The Center for Responsible Lending (CRL) and the National Consumer Law Center (NCLC), signatories to the coalition letter, also expressed strong support for the rule and called for more transparency in fee disclosures in a separate, more detailed comment letter that the groups will submit to the agency on Friday.
"Earned Wage Advance products are nothing more than workplace payday loans made available on a cell phone, which the industry continues to aggressively peddle to vulnerable, lower-wage workers, particularly people of color and women," said Christine Chen Zinner, senior policy counsel, Americans for Financial Reform. "The CFPB must continue to make sure that these products are treated as the loans that they are, with all the same disclosures as other loan products."
“I am still waiting to hear how consumers benefit when they cannot see the cost of credit. The answer is, they don’t,” said Adam Rust, director of financial services at the Consumer Federation of America. “By requiring regular disclosures and treating paycheck advances as credit, the CFPB’s guidance brings clarity and common sense to a credit product whose terms have been unclear for too long.”

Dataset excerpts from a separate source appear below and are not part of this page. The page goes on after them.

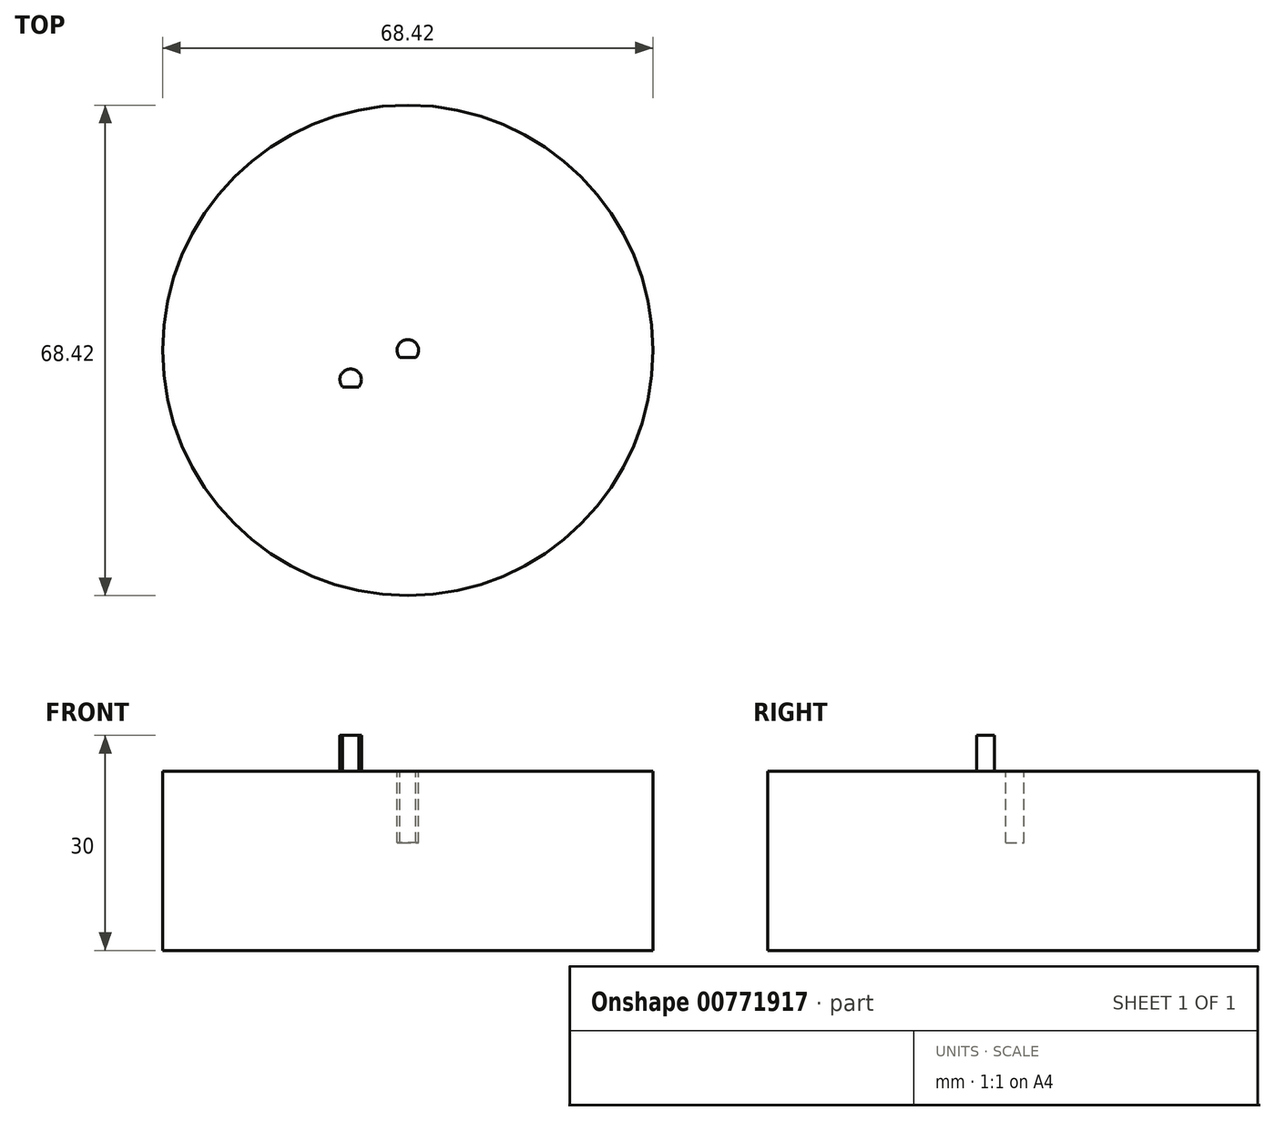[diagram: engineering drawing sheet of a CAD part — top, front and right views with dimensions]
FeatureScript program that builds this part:
annotation { "Feature Type Name" : "Feature", "Feature Type Description" : "" }
export const myFeature = defineFeature(function(context is Context, id is Id, definition is map)
    precondition{}
    {
        {
            var Q0;
            Q0=qCreatedBy(makeId("Top.planeOp"),FACE);
            var sketch = newSketch(context, id + "F0", { "sketchPlane" : qUnion([Q0])});
            skCircle(sketch, "E0", {"center": v(0, 0) * mm, "radius": 34.2 * mm});
            skSolve(sketch);
        }
        {
            var Q0;
            Q0 = qSketchRegion(id + "F0", true);
            extrude(context, id + "F1", {"entities" : qUnion([Q0]), "depth" : 25 * mm, "offsetDistance" : 25 * mm});
        }
        {
            var Q0;
            Q0=makeQuery(id+"F1.opExtrude","CAP_FACE",FACE,{"disambiguationData":[OSD([sQuery(id+"F0.wireOp",EDGE,"E0")])],"isStart":false});
            var sketch = newSketch(context, id + "F2", { "sketchPlane" : qUnion([Q0])});
            skArc(sketch, "E1", {"start": v(1.12, -1) * mm, "mid": v(0, 1.5) * mm, "end": v(-1.12, -1) * mm});
            skLineSegment(sketch, "E2", {"start": v(0, -1) * mm, "end": v(1.12, -1) * mm});
            skLineSegment(sketch, "E3", {"start": v(1.12, -1) * mm, "end": v(-1.12, -1) * mm});
            skPoint(sketch, "E4.orphan", {"position": v(0, 1.5) * mm});
            skSolve(sketch);
        }
        {
            var Q0;
            Q0 = qSketchRegion(id + "F2", true);
            extrude(context, id + "F3", {"entities" : qUnion([Q0]), "operationType" : NewBodyOperationType.REMOVE, "oppositeDirection" : true, "depth" : 10 * mm, "offsetDistance" : 25 * mm});
        }
        {
            var Q0;
            Q0=qCreatedBy(makeId("Top.planeOp"),FACE);
            var sketch = newSketch(context, id + "F4", { "sketchPlane" : qUnion([Q0])});
            skLineSegment(sketch, "E5.bottom", {"start": v(-2.89, -0.5) * mm, "end": v(-12.89, -0.5) * mm});
            skLineSegment(sketch, "E5.top", {"start": v(-2.89, -7.5) * mm, "end": v(-12.89, -7.5) * mm});
            skLineSegment(sketch, "E5.left", {"start": v(-2.89, -0.5) * mm, "end": v(-2.89, -7.5) * mm});
            skLineSegment(sketch, "E5.right", {"start": v(-12.89, -0.5) * mm, "end": v(-12.89, -7.5) * mm});
            skPoint(sketch, "E5.middle", {"position": v(-7.89, -4) * mm});
            skArc(sketch, "E6", {"start": v(-2.89, -0.5) * mm, "mid": v(-7.89, 2.22) * mm, "end": v(-12.89, -0.5) * mm});
            skArc(sketch, "E7", {"start": v(-12.89, -7.5) * mm, "mid": v(-7.89, -9.98) * mm, "end": v(-2.89, -7.5) * mm});
            skSolve(sketch);
        }
        {
            var Q0;
            Q0 = qSketchRegion(id + "F4", true);
            extrude(context, id + "F5", {"entities" : qUnion([Q0]), "depth" : 20 * mm, "offsetDistance" : 25 * mm});
        }
        {
            var Q0;
            Q0=makeQuery(id+"F5.opExtrude","CAP_FACE",FACE,{"disambiguationData":[OSD([sQuery(id+"F4.wireOp",EDGE,"E5.left"),sQuery(id+"F4.wireOp",EDGE,"E5.right"),sQuery(id+"F4.wireOp",EDGE,"E6"),sQuery(id+"F4.wireOp",EDGE,"E7")])],"isStart":false});
            var sketch = newSketch(context, id + "F6", { "sketchPlane" : qUnion([Q0])});
            skArc(sketch, "E8", {"start": v(-6.86, -5.1) * mm, "mid": v(-7.98, -2.6) * mm, "end": v(-9.1, -5.1) * mm});
            skLineSegment(sketch, "E9", {"start": v(-9.1, -5.1) * mm, "end": v(-7.98, -5.1) * mm});
            skLineSegment(sketch, "E10", {"start": v(-6.86, -5.1) * mm, "end": v(-7.98, -5.1) * mm});
            skSolve(sketch);
        }
        {
            var Q0;
            Q0=makeQuery(id+"F6.imprint","IMPRINT",FACE,{"disambiguationData":[TD([[makeQuery(id+"F6.imprint","IMPRINT",EDGE,{"derivedFrom":sQuery(id+"F6.wireOp",EDGE,"E8")}),1.0]])]});
            extrude(context, id + "F7", {"entities" : qUnion([Q0]), "operationType" : NewBodyOperationType.ADD, "depth" : 10 * mm, "offsetDistance" : 25 * mm});
        }
    });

"Our country is facing a massive shortage in teachers, in-class aids, bus drivers, food services workers, custodians and clerical workers thanks to low wages for educators. It is shameful that companies will hide predatory junk-fees as "tips" and trap educators in cycles of debt. The CFPB must protect working-class families and strengthen our consumer protection laws,” said Jeff Freitas, President of Chicago Federation Teachers--A Union of Educators & Classified Professionals, American Federation Teachers, AFL-CIO.

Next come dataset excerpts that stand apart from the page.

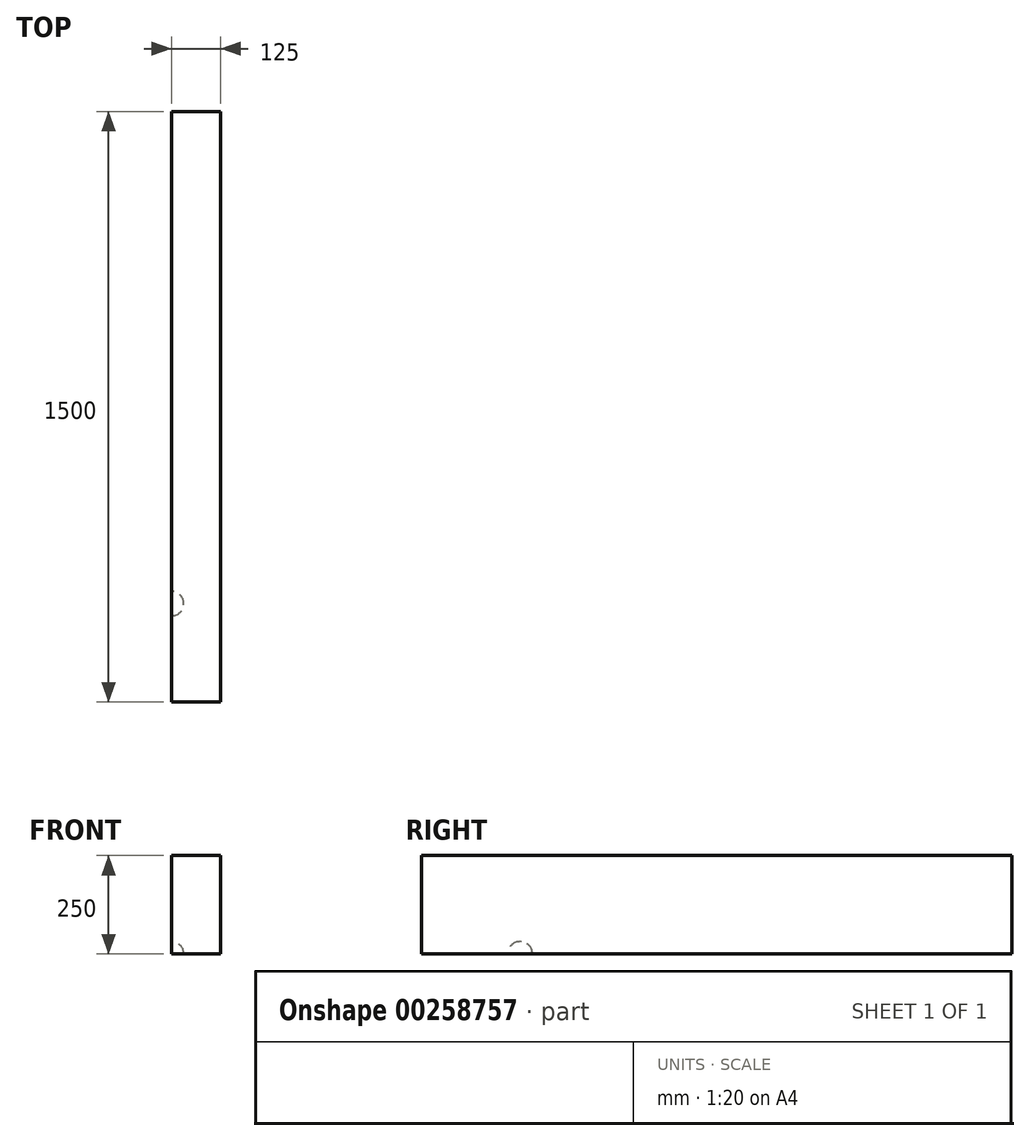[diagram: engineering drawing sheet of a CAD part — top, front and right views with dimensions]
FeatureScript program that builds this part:
annotation { "Feature Type Name" : "Feature", "Feature Type Description" : "" }
export const myFeature = defineFeature(function(context is Context, id is Id, definition is map)
    precondition{}
    {
        {
            var Q0;
            Q0=qCreatedBy(makeId("Front.planeOp"),FACE);
            var sketch = newSketch(context, id + "F0", { "sketchPlane" : qUnion([Q0])});
            skLineSegment(sketch, "E0.bottom", {"start": v(0, 0) * mm, "end": v(125, 0) * mm});
            skLineSegment(sketch, "E0.top", {"start": v(0, 250) * mm, "end": v(125, 250) * mm});
            skLineSegment(sketch, "E0.left", {"start": v(0, 0) * mm, "end": v(0, 250) * mm});
            skLineSegment(sketch, "E0.right", {"start": v(125, 0) * mm, "end": v(125, 250) * mm});
            skSolve(sketch);
        }
        {
            var Q0;
            Q0=makeQuery(id+"F0.imprint","IMPRINT",FACE,{"disambiguationData":[TD([[makeQuery(id+"F0.imprint","IMPRINT",EDGE,{"derivedFrom":sQuery(id+"F0.wireOp",EDGE,"E0.bottom")}),1.0]])]});
            extrude(context, id + "F1", {"entities" : qUnion([Q0]), "depth" : 250 * mm});
        }
        {
            var Q0;
            Q0=makeQuery(id+"F1.opExtrude","CAP_FACE",FACE,{"disambiguationData":[OSD([sQuery(id+"F0.wireOp",EDGE,"E0.bottom"),sQuery(id+"F0.wireOp",EDGE,"E0.top"),sQuery(id+"F0.wireOp",EDGE,"E0.left"),sQuery(id+"F0.wireOp",EDGE,"E0.right")])],"isStart":true});
            extrude(context, id + "F2", {"entities" : qUnion([Q0]), "operationType" : NewBodyOperationType.ADD, "depth" : 1250 * mm});
        }
        {
            var Q0;
            Q0=qCreatedBy(makeId("Front.planeOp"),FACE);
            var sketch = newSketch(context, id + "F3", { "sketchPlane" : qUnion([Q0])});
            skArc(sketch, "E1", {"start": v(0, 31.4) * mm, "mid": v(22.2, 22.2) * mm, "end": v(31.4, 0) * mm});
            skLineSegment(sketch, "E2", {"start": v(0, 31.4) * mm, "end": v(0, 0) * mm});
            skLineSegment(sketch, "E3", {"start": v(31.4, 0) * mm, "end": v(0, 0) * mm});
            skSolve(sketch);
        }
        {
            var Q0;
            Q0 = qSketchRegion(id + "F3", true);
            var Q1;
            Q1=sQuery(id+"F3.wireOp",EDGE,"E2");
            revolve(context, id + "F4", {"operationType" : NewBodyOperationType.REMOVE, "entities" : qUnion([Q0]), "axis" : qUnion([Q1]), "revolveType" : RevolveType.FULL, "oppositeDirection" : true});
        }
    });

“Rapacious lenders have been endlessly creative in disguising the high cost of payday advances. The Consumer Financial Protection Bureau is right to expose 300 percent APR loans, no matter what they’re called, to prevent workers from being gouged,” said Deborah Weinstein, Executive Director, Coalition on Human Needs.
“When consumers don't have all of the information, they cannot make informed financial decisions for themselves and their situation. The CFPB's interpretive rule provides much needed transparency about the stacked and hidden fees these products carry, as well as clarity to consumers about how much using these cash advance products will actually cost them,” said Briana Gordley, Fair Financial Services Project, Texas Appleseed.

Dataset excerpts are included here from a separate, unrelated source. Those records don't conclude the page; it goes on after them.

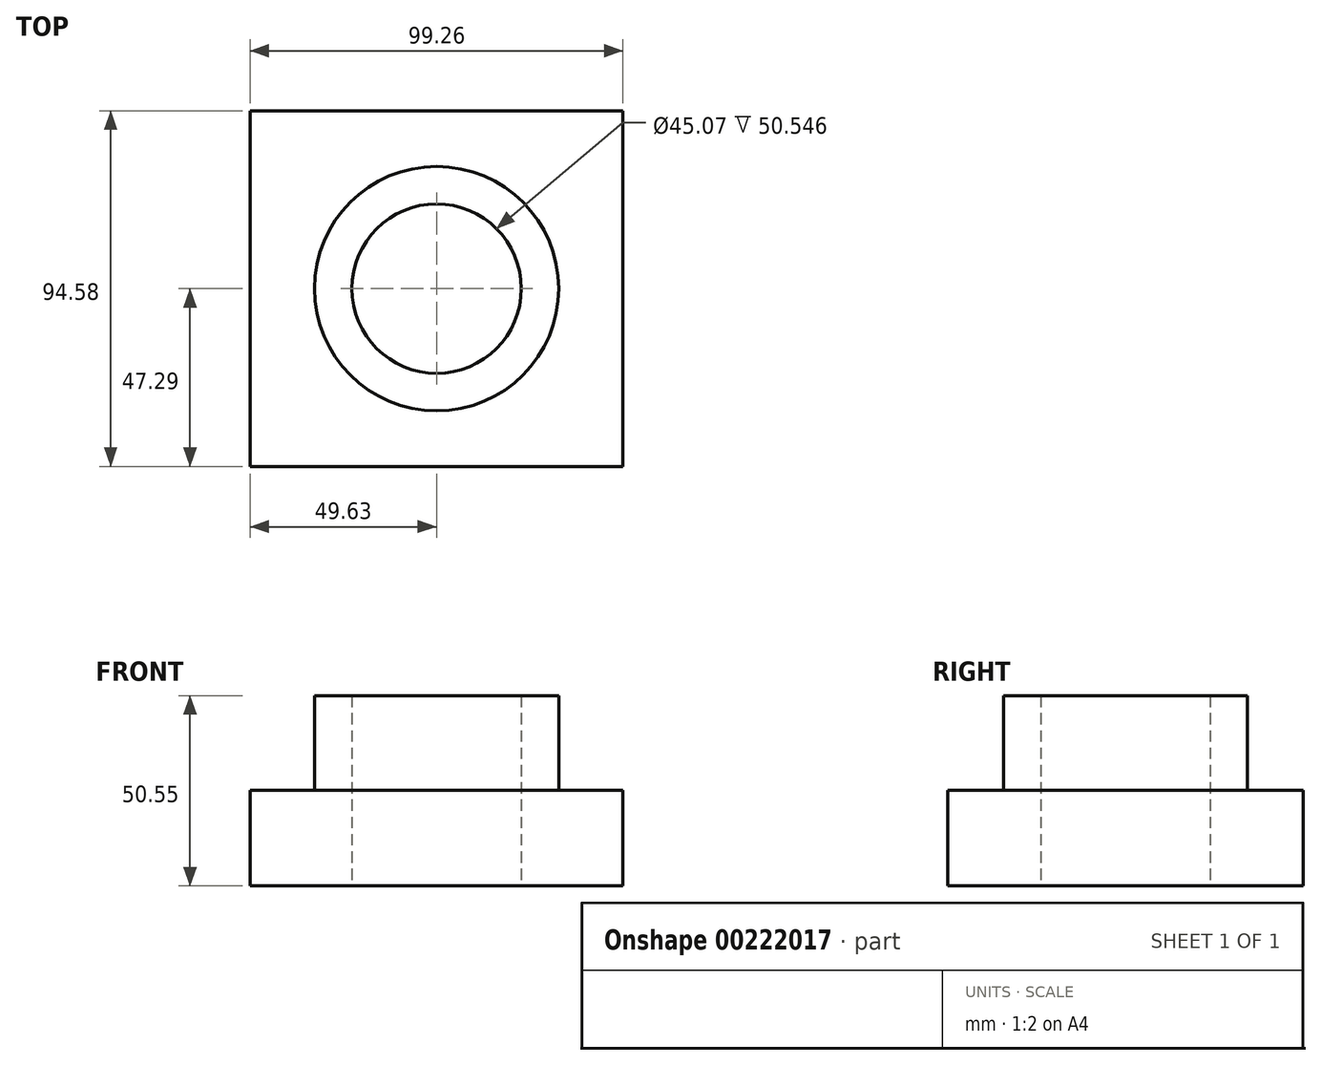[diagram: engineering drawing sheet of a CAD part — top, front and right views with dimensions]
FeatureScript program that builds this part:
annotation { "Feature Type Name" : "Feature", "Feature Type Description" : "" }
export const myFeature = defineFeature(function(context is Context, id is Id, definition is map)
    precondition{}
    {
        {
            var Q0;
            Q0=qCreatedBy(makeId("Top.planeOp"),FACE);
            var sketch = newSketch(context, id + "F0", { "sketchPlane" : qUnion([Q0])});
            skLineSegment(sketch, "E0.bottom", {"start": v(49.63, 47.29) * mm, "end": v(-49.63, 47.29) * mm});
            skLineSegment(sketch, "E0.top", {"start": v(49.63, -47.29) * mm, "end": v(-49.63, -47.29) * mm});
            skLineSegment(sketch, "E0.left", {"start": v(49.63, 47.29) * mm, "end": v(49.63, -47.29) * mm});
            skLineSegment(sketch, "E0.right", {"start": v(-49.63, 47.29) * mm, "end": v(-49.63, -47.29) * mm});
            skPoint(sketch, "E0.middle", {"position": v(0, 0) * mm});
            skCircle(sketch, "E1", {"center": v(0, 0) * mm, "radius": 22.53 * mm});
            skCircle(sketch, "E2", {"center": v(0, 0) * mm, "radius": 32.5 * mm});
            skSolve(sketch);
        }
        {
            var Q0;
            Q0=makeQuery(id+"F0.imprint","IMPRINT",FACE,{"disambiguationData":[TD([[makeQuery(id+"F0.imprint","IMPRINT",EDGE,{"derivedFrom":sQuery(id+"F0.wireOp",EDGE,"E1")}),-1.0]])]});
            extrude(context, id + "F1", {"entities" : qUnion([Q0]), "depth" : 50.55 * mm});
        }
        {
            var Q0;
            Q0=makeQuery(id+"F0.imprint","IMPRINT",FACE,{"disambiguationData":[TD([[makeQuery(id+"F0.imprint","IMPRINT",EDGE,{"derivedFrom":sQuery(id+"F0.wireOp",EDGE,"E0.bottom")}),1.0]])]});
            extrude(context, id + "F2", {"entities" : qUnion([Q0]), "operationType" : NewBodyOperationType.ADD, "depth" : 25.4 * mm});
        }
    });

"At Workplace Fairness, we strongly support the CFPB's efforts to ensure transparency and fairness in workplace payday loans, particularly through clearer fee disclosures. Workers should never have to pay hidden costs just to access their earned wages. Predatory lending practices, often disguised as tips and fees, disproportionately affect vulnerable populations, including people of color and low-income workers. It is crucial that all payday advances be treated as the loans they are, with full disclosure to protect workers' rights and financial well-being," said Edgar Ndajtou, executive director, Workplace Fairness.
“At Citizen Action/Illinois, we believe that no worker should have to pay exploitative and deceptive fees just to access their hard-earned wages. These 'earned wage' products are nothing more than payday loans in disguise, trapping workers in cycles of debt. The CFPB's proposed rule is a crucial step in protecting workers from these predatory practices. We applaud the Bureau for standing firm in its commitment to transparency and consumer protection,” said Anusha Thotakura, director, Citizen Action/Illinois.